**TASK TO COMPLETE:** Take the line that contains "pouze sítotisk v" in the data below and each line after it, through the last, and repeat them unchanged.
(DATA EXCERPTS)
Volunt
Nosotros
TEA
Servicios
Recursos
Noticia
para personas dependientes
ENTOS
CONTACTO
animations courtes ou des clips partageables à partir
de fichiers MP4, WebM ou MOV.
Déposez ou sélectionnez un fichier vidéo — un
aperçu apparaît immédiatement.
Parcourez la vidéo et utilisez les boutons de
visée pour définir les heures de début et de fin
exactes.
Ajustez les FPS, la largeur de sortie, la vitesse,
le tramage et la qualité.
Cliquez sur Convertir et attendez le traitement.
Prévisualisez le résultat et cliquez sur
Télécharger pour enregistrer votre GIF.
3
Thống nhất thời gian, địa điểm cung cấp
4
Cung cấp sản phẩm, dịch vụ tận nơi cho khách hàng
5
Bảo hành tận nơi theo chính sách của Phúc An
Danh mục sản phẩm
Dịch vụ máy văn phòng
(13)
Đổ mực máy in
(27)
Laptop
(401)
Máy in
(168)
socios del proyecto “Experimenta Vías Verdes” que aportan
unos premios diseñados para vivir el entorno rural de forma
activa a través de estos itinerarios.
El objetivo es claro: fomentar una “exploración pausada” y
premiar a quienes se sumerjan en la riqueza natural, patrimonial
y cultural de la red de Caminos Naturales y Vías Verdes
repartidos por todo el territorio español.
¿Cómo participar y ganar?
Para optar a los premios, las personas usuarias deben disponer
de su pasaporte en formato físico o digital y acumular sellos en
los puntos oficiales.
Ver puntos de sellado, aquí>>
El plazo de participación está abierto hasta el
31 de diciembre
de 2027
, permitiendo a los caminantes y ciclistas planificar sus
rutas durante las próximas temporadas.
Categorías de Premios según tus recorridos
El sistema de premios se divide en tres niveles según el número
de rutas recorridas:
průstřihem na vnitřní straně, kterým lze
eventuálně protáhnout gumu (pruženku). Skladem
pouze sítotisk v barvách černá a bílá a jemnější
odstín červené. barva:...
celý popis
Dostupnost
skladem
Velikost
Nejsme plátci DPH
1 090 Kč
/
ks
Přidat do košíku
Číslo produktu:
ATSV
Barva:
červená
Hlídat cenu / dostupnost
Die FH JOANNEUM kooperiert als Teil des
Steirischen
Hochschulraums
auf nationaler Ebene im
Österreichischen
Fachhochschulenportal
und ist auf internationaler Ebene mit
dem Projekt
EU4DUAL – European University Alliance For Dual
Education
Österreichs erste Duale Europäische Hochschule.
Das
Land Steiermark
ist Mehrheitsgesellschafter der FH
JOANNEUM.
(End DATA EXCERPTS)
**REPLY TO THE EXERCISE:**
pouze sítotisk v barvách černá a bílá a jemnější
odstín červené. barva:...
celý popis
Dostupnost
skladem
Velikost
Nejsme plátci DPH
1 090 Kč
/
ks
Přidat do košíku
Číslo produktu:
ATSV
Barva:
červená
Hlídat cenu / dostupnost
Die FH JOANNEUM kooperiert als Teil des
Steirischen
Hochschulraums
auf nationaler Ebene im
Österreichischen
Fachhochschulenportal
und ist auf internationaler Ebene mit
dem Projekt
EU4DUAL – European University Alliance For Dual
Education
Österreichs erste Duale Europäische Hochschule.
Das
Land Steiermark
ist Mehrheitsgesellschafter der FH
JOANNEUM.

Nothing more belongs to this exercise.